Hermitian properties of Dirac operator

Question

I am trying to understand the Hermiticity of the (massless) Dirac operator in both (flat) Minkowski space and Euclidean space.

Let us define the Dirac operator as $D\!\!\!/=\gamma^\mu D_\mu$, where $D_\mu = \partial_\mu-igA_\mu$, where in general $A_\mu$ is a non-Abelian gauge field. For completeness, they us assume the gauge fields are members of SU(2), and we are working in the Weyl representation for $\gamma$'s).

I have read in a number of sources on Lattice QCD that in Euclidean space $D\!\!\!/^\dagger =-D\!\!\!/$ , however I wish to show this.

Generally $D\!\!\!/=\gamma^0(\partial_0-igA_0)+\gamma^i (\partial_i-igA_i)$.

Then noting that $A_\mu^\dagger=A_\mu$, $\gamma_\mu^\dagger=\gamma_\mu$:

$D\!\!\!/^\dagger=(\partial_0^\dagger+igA_0)\gamma^0+ (\partial_i^\dagger+igA_i)\gamma^i $. Obviously for this to be true, $\partial_\mu^\dagger=-\partial_\mu$, but why? My understanding was that $\partial_\mu$ really represents $\mathbf{I}_{2x2} \partial_\mu$ for SU(2).

I am then further interested in understanding if in Minkowski space the Dirac operator is Hermitian, anti-Hermitian, or none of the above.

Similar to above, working in the (+,-,-,-) metric, noting in this case $\gamma_0^\dagger=\gamma_0$ and $\gamma_i^\dagger=-\gamma_i$,

$D\!\!\!/=\gamma^0(\partial_0-igA_0)-\gamma^i(\partial_i-igA_i) $,

so

$D\!\!\!/^\dagger=(\partial_0^\dagger+igA_0)\gamma^0 -(\partial_i^\dagger+igA_i)(-\gamma^i)=(-\partial_0+igA_0)\gamma^0 -(-\partial_i+igA_i)(-\gamma^i)=-\big((\partial_0-igA_0)\gamma^0+(\partial^i-igA_i)\gamma^i \big)\neq -D\!\!\!/ ~~\text{or}~~D\!\!\!/ $

Edit After a helpful comment, I see that $\partial_\mu^\dagger=-\partial_\mu$, however I believe I made a mistake in my original Minkowski space derivation, and I don't think it is non-Hermitian generally.
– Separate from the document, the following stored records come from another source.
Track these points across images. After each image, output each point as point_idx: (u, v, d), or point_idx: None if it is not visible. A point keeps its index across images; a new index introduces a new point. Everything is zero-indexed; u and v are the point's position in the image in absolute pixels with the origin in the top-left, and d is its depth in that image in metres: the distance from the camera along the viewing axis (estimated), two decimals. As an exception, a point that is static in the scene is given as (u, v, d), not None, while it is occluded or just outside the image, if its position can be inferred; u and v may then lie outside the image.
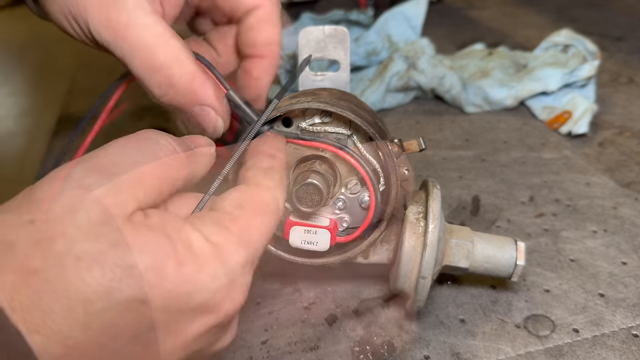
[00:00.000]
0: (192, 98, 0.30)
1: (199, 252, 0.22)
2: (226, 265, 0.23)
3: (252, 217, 0.25)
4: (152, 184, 0.23)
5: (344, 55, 0.40)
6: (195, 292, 0.21)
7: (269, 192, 0.27)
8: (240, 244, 0.23)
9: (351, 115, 0.34)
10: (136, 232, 0.21)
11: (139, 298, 0.20)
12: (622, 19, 1.01)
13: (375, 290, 0.43)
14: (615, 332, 0.38)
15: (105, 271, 0.19)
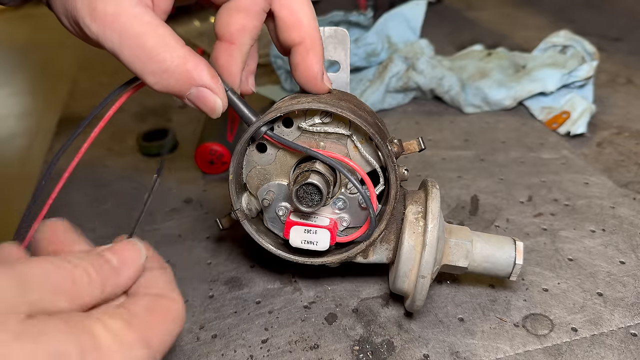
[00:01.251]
0: (187, 80, 0.30)
1: (101, 343, 0.23)
2: (127, 357, 0.23)
3: (159, 323, 0.26)
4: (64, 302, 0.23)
5: (344, 56, 0.40)
6: None
7: (177, 305, 0.27)
8: (141, 343, 0.24)
9: (351, 115, 0.34)
10: (45, 324, 0.21)
11: None
12: (621, 20, 1.02)
13: (375, 290, 0.43)
14: (614, 331, 0.38)
15: None
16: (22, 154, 0.82)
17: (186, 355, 0.38)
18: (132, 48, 0.29)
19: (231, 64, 0.35)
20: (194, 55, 0.31)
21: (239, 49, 0.35)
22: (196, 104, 0.32)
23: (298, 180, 0.35)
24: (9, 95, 0.95)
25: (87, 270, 0.25)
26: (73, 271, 0.24)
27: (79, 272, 0.24)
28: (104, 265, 0.26)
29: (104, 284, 0.25)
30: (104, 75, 0.94)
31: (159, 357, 0.26)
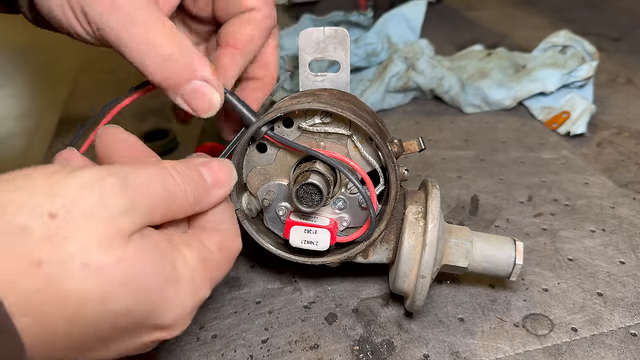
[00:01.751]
0: (189, 71, 0.30)
1: (181, 278, 0.24)
2: (194, 297, 0.25)
3: (224, 262, 0.28)
4: (158, 216, 0.25)
5: (344, 56, 0.40)
6: (166, 312, 0.24)
7: (237, 242, 0.29)
8: (210, 282, 0.27)
9: (351, 115, 0.34)
10: (137, 251, 0.23)
11: (125, 310, 0.22)
12: (620, 20, 1.02)
13: (375, 290, 0.43)
14: (614, 331, 0.38)
15: (105, 283, 0.21)
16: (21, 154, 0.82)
17: (186, 355, 0.38)
18: (137, 32, 0.29)
19: (232, 66, 0.35)
20: (197, 50, 0.31)
21: (241, 55, 0.36)
22: (191, 99, 0.31)
23: (298, 180, 0.35)
24: (8, 96, 0.95)
25: (184, 187, 0.26)
26: (174, 187, 0.25)
27: (178, 189, 0.25)
28: (199, 182, 0.27)
29: (196, 202, 0.27)
30: (102, 74, 0.94)
31: (211, 289, 0.27)
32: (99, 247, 0.21)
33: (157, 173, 0.25)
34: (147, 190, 0.24)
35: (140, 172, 0.24)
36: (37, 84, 1.01)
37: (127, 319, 0.23)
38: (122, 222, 0.22)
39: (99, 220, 0.21)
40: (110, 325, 0.22)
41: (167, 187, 0.25)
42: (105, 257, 0.21)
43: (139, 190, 0.23)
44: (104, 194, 0.22)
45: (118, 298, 0.22)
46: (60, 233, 0.21)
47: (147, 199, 0.24)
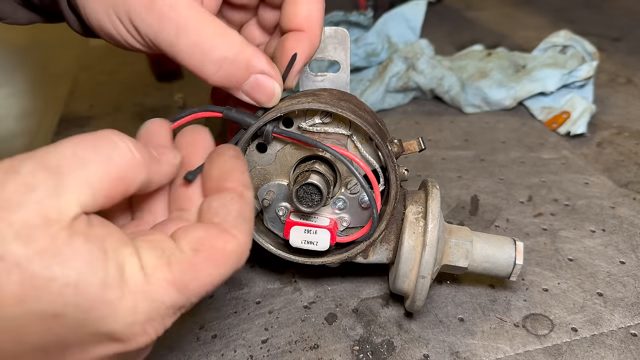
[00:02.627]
0: (247, 68, 0.30)
1: (128, 280, 0.21)
2: (151, 302, 0.21)
3: (202, 265, 0.23)
4: (101, 187, 0.21)
5: (344, 56, 0.40)
6: (110, 319, 0.20)
7: (234, 244, 0.24)
8: (175, 286, 0.22)
9: (351, 115, 0.34)
10: (69, 242, 0.20)
11: (52, 312, 0.19)
12: (620, 20, 1.02)
13: (375, 290, 0.43)
14: (614, 331, 0.38)
15: (24, 278, 0.18)
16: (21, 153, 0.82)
17: (186, 355, 0.38)
18: (190, 39, 0.29)
19: (295, 47, 0.34)
20: (250, 43, 0.31)
21: (306, 35, 0.34)
22: (253, 93, 0.32)
23: (298, 180, 0.35)
24: (9, 96, 0.95)
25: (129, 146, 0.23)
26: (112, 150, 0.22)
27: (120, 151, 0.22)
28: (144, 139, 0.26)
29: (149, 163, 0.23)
30: (102, 75, 0.94)
31: (194, 300, 0.23)
32: (17, 238, 0.18)
33: (85, 140, 0.22)
34: (74, 162, 0.21)
35: (63, 146, 0.21)
36: (38, 82, 1.01)
37: (61, 325, 0.19)
38: (50, 207, 0.19)
39: (20, 207, 0.19)
40: (40, 331, 0.19)
41: (104, 150, 0.22)
42: (25, 249, 0.18)
43: (65, 166, 0.20)
44: (23, 179, 0.19)
45: (42, 297, 0.19)
46: None
47: (77, 171, 0.21)
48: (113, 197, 0.22)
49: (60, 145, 0.21)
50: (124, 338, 0.21)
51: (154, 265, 0.22)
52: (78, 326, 0.20)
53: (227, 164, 0.27)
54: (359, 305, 0.42)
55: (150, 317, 0.22)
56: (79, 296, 0.19)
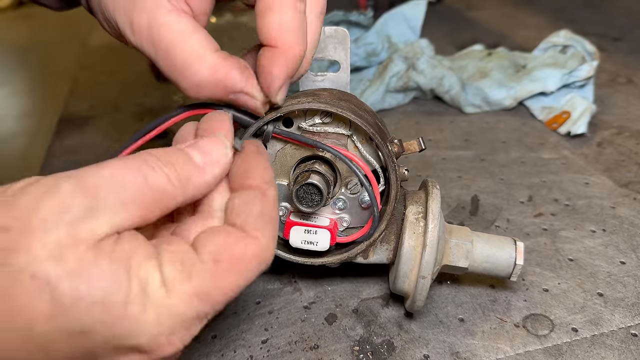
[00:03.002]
0: (222, 89, 0.29)
1: (150, 294, 0.21)
2: (174, 315, 0.22)
3: (224, 275, 0.23)
4: (135, 210, 0.22)
5: (344, 55, 0.40)
6: (135, 333, 0.21)
7: (256, 246, 0.24)
8: (198, 298, 0.22)
9: (351, 115, 0.34)
10: (95, 262, 0.20)
11: (80, 330, 0.20)
12: (621, 20, 1.02)
13: (375, 290, 0.43)
14: (614, 332, 0.38)
15: (54, 297, 0.19)
16: (21, 153, 0.82)
17: (186, 355, 0.38)
18: (165, 61, 0.29)
19: (270, 67, 0.31)
20: (225, 61, 0.29)
21: (280, 52, 0.31)
22: (237, 105, 0.31)
23: (298, 180, 0.35)
24: (8, 95, 0.95)
25: (164, 170, 0.23)
26: (149, 171, 0.23)
27: (156, 173, 0.23)
28: (183, 161, 0.24)
29: (185, 184, 0.24)
30: (104, 75, 0.94)
31: (219, 307, 0.23)
32: (49, 258, 0.19)
33: (124, 165, 0.22)
34: (111, 185, 0.22)
35: (102, 168, 0.22)
36: (37, 82, 1.01)
37: (89, 340, 0.21)
38: (82, 228, 0.20)
39: (54, 228, 0.20)
40: (69, 346, 0.20)
41: (141, 175, 0.22)
42: (55, 269, 0.19)
43: (102, 188, 0.21)
44: (60, 200, 0.20)
45: (70, 315, 0.20)
46: (11, 246, 0.19)
47: (113, 195, 0.21)
48: (149, 218, 0.23)
49: (100, 167, 0.22)
50: (150, 350, 0.22)
51: (175, 278, 0.22)
52: (105, 341, 0.21)
53: (249, 160, 0.27)
54: (359, 305, 0.42)
55: (174, 329, 0.22)
56: (105, 313, 0.20)
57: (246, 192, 0.26)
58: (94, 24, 0.40)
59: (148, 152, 0.24)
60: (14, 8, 1.84)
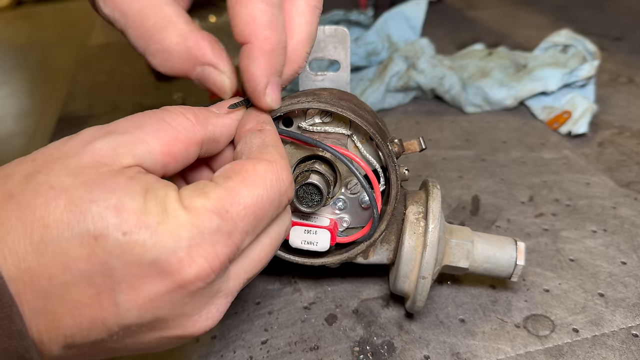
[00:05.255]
0: (190, 59, 0.28)
1: (168, 209, 0.21)
2: (192, 228, 0.21)
3: (237, 188, 0.23)
4: (156, 144, 0.24)
5: (344, 55, 0.40)
6: (150, 244, 0.20)
7: (264, 164, 0.25)
8: (214, 212, 0.22)
9: (351, 115, 0.34)
10: (115, 177, 0.21)
11: (93, 233, 0.20)
12: (622, 19, 1.02)
13: (375, 290, 0.43)
14: (615, 332, 0.38)
15: (69, 202, 0.20)
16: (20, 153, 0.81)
17: (186, 356, 0.38)
18: (135, 28, 0.28)
19: (249, 66, 0.30)
20: (196, 32, 0.28)
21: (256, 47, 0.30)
22: (203, 83, 0.30)
23: (298, 180, 0.35)
24: (7, 96, 0.95)
25: (182, 112, 0.26)
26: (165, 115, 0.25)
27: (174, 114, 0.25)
28: (202, 109, 0.27)
29: (205, 124, 0.26)
30: (102, 75, 0.94)
31: (241, 225, 0.23)
32: (69, 173, 0.21)
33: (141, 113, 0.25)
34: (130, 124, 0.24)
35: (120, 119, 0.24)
36: (36, 82, 1.01)
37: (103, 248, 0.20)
38: (104, 155, 0.22)
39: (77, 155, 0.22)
40: (84, 255, 0.20)
41: (157, 115, 0.25)
42: (73, 180, 0.21)
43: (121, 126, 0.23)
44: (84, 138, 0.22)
45: (83, 218, 0.20)
46: (36, 169, 0.21)
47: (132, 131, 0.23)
48: (174, 155, 0.24)
49: (120, 119, 0.24)
50: (170, 267, 0.21)
51: (191, 196, 0.23)
52: (120, 252, 0.20)
53: (246, 114, 0.30)
54: (359, 306, 0.42)
55: (194, 242, 0.21)
56: (119, 217, 0.20)
57: (244, 136, 0.28)
58: (93, 24, 0.40)
59: (164, 107, 0.26)
60: (13, 8, 1.84)
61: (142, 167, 0.23)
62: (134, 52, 0.31)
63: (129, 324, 0.21)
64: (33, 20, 1.52)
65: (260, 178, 0.24)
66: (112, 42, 1.06)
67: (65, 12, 1.68)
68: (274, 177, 0.25)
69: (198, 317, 0.24)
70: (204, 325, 0.24)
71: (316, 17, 0.31)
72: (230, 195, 0.23)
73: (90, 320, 0.21)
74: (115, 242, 0.20)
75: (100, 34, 1.11)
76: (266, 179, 0.24)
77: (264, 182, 0.24)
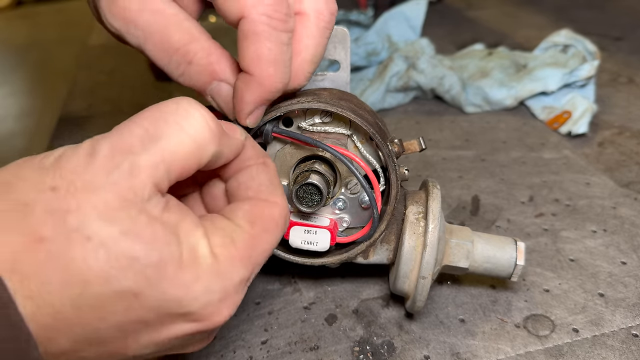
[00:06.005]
0: (210, 74, 0.30)
1: (201, 261, 0.22)
2: (223, 281, 0.23)
3: (261, 235, 0.25)
4: (174, 161, 0.22)
5: (344, 55, 0.40)
6: (186, 300, 0.22)
7: (278, 209, 0.26)
8: (242, 262, 0.24)
9: (351, 115, 0.34)
10: (149, 226, 0.21)
11: (134, 291, 0.20)
12: (622, 19, 1.02)
13: (375, 290, 0.43)
14: (615, 332, 0.38)
15: (110, 257, 0.20)
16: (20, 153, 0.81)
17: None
18: (157, 43, 0.29)
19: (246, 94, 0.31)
20: (218, 49, 0.30)
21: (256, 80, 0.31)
22: (215, 98, 0.31)
23: (298, 180, 0.35)
24: (7, 95, 0.95)
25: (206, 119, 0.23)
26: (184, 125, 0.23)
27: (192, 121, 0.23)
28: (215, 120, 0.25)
29: (219, 135, 0.24)
30: (103, 74, 0.94)
31: (256, 270, 0.25)
32: (101, 219, 0.20)
33: (157, 113, 0.22)
34: (147, 140, 0.21)
35: (136, 124, 0.22)
36: (36, 82, 1.01)
37: (141, 304, 0.21)
38: (127, 187, 0.21)
39: (101, 189, 0.20)
40: (122, 309, 0.20)
41: (174, 125, 0.22)
42: (109, 229, 0.20)
43: (139, 145, 0.21)
44: (100, 163, 0.21)
45: (125, 276, 0.20)
46: (62, 206, 0.20)
47: (151, 150, 0.21)
48: (188, 169, 0.23)
49: (133, 124, 0.22)
50: (199, 317, 0.22)
51: (222, 245, 0.23)
52: (157, 306, 0.21)
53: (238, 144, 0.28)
54: (359, 306, 0.42)
55: (223, 296, 0.23)
56: (159, 276, 0.21)
57: (247, 169, 0.27)
58: (93, 24, 0.40)
59: (185, 98, 0.24)
60: (13, 8, 1.84)
61: (160, 189, 0.22)
62: (135, 52, 0.31)
63: (144, 354, 0.23)
64: (33, 20, 1.52)
65: (276, 224, 0.26)
66: (112, 42, 1.06)
67: (65, 12, 1.68)
68: (284, 221, 0.27)
69: (200, 343, 0.26)
70: (203, 345, 0.26)
71: (325, 38, 0.31)
72: (255, 242, 0.25)
73: (109, 353, 0.22)
74: (154, 299, 0.21)
75: (100, 34, 1.11)
76: (280, 225, 0.26)
77: (278, 228, 0.26)
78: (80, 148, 0.21)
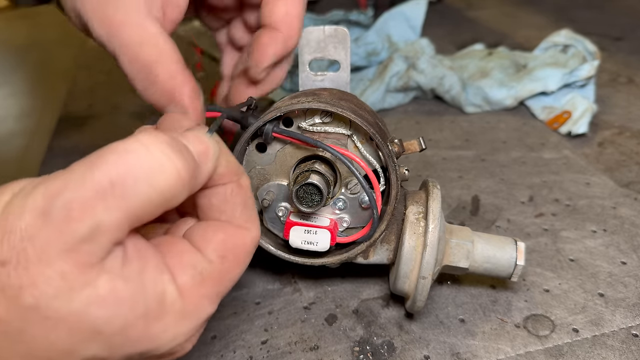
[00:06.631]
0: (169, 97, 0.31)
1: (168, 308, 0.22)
2: (191, 322, 0.23)
3: (231, 269, 0.24)
4: (140, 215, 0.20)
5: (344, 55, 0.40)
6: (154, 349, 0.22)
7: (250, 236, 0.25)
8: (210, 299, 0.24)
9: (352, 115, 0.34)
10: (110, 288, 0.19)
11: (100, 356, 0.20)
12: (622, 19, 1.02)
13: (375, 290, 0.43)
14: (615, 332, 0.38)
15: (72, 332, 0.19)
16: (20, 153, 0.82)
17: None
18: (129, 57, 0.30)
19: (270, 44, 0.35)
20: (183, 74, 0.31)
21: (282, 35, 0.35)
22: (167, 120, 0.29)
23: (298, 180, 0.35)
24: (7, 96, 0.95)
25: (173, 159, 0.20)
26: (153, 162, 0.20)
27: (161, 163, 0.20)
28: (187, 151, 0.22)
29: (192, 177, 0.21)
30: (102, 75, 0.94)
31: (222, 295, 0.25)
32: (58, 295, 0.18)
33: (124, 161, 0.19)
34: (112, 195, 0.19)
35: (101, 173, 0.19)
36: (36, 83, 1.01)
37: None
38: (84, 252, 0.18)
39: (58, 258, 0.18)
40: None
41: (144, 178, 0.19)
42: (67, 305, 0.18)
43: (102, 202, 0.18)
44: (58, 224, 0.18)
45: (90, 346, 0.19)
46: (14, 283, 0.18)
47: (116, 206, 0.19)
48: (153, 217, 0.21)
49: (98, 171, 0.19)
50: (171, 353, 0.23)
51: (190, 286, 0.23)
52: (127, 359, 0.21)
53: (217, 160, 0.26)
54: (359, 306, 0.42)
55: (190, 335, 0.23)
56: (125, 337, 0.20)
57: (220, 188, 0.25)
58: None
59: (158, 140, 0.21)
60: (12, 8, 1.84)
61: (119, 242, 0.20)
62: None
63: None
64: (32, 20, 1.52)
65: (247, 254, 0.25)
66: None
67: (65, 12, 1.67)
68: (254, 247, 0.26)
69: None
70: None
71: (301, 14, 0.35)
72: (224, 276, 0.24)
73: None
74: (121, 356, 0.21)
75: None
76: (250, 252, 0.26)
77: (249, 256, 0.26)
78: (33, 201, 0.18)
Can anyone clarify this?

Answer 1

Hint: yes, $\partial^\dagger=-\partial$. One way to see this is that $\hat p=-i\partial$, and $\hat p$ is self-adjoint, which means that $(-i\partial)=(-i\partial)^\dagger=+i\partial^\dagger$. Or put it another way, check the definition of $\dagger$: $$ \langle f,\partial g\rangle=\int f\partial g=-\int \partial f\ g=-\langle \partial f,g\rangle $$ where I used integration by parts. We usually say that $i\partial$ is hermitian instead of saying that $\partial$ is anti-hermitian, but these are obvioulsy equivalent. You'll hear the former more often though.

With this, I believe you can easily prove that $iD\!\!\!/\ $ is hermitian. For that you'll need to use the fact that the gamma matrices are self-adjoint (meaning $\bar\gamma^\mu=\gamma^\mu$, not $\gamma^{\mu\dagger}=\gamma^\mu$, which is false). If you need more details say so and I'll elaborate.

EDIT

As $iD=i\partial+gA$ is the sum of two terms, it suffices to prove the hermicity properties of both of them independently. I believe you know how to deal with the second term: $$ g\gamma^\mu A_\mu $$ is self-adjoint because $\bar\gamma^\mu=\gamma^\mu$.

You can prove that $i\not\partial$ is hermitian by proving that so is $i\bar\psi\not\partial\psi$. This is easier because $$ (i\bar\psi \not\partial \psi)^\dagger=\overline{i\bar\psi\not\partial\psi}=-i\bar\psi \bar{ \not\partial}\psi $$ so you've got to prove $\bar{\not\partial}=-\not\partial$ instead of $\not\partial^\dagger=-\not\partial$. Now, $$ \bar{\not\partial}=\overline{\gamma^\mu\partial_\mu}=\bar\gamma^\mu \partial_\mu^\dagger=-\gamma^\mu\partial_\mu=-\not\partial $$ where I used $\bar\gamma=\gamma$ and $\partial^\dagger=-\partial$.

I hope its more clear now. You should be able to fill in the details.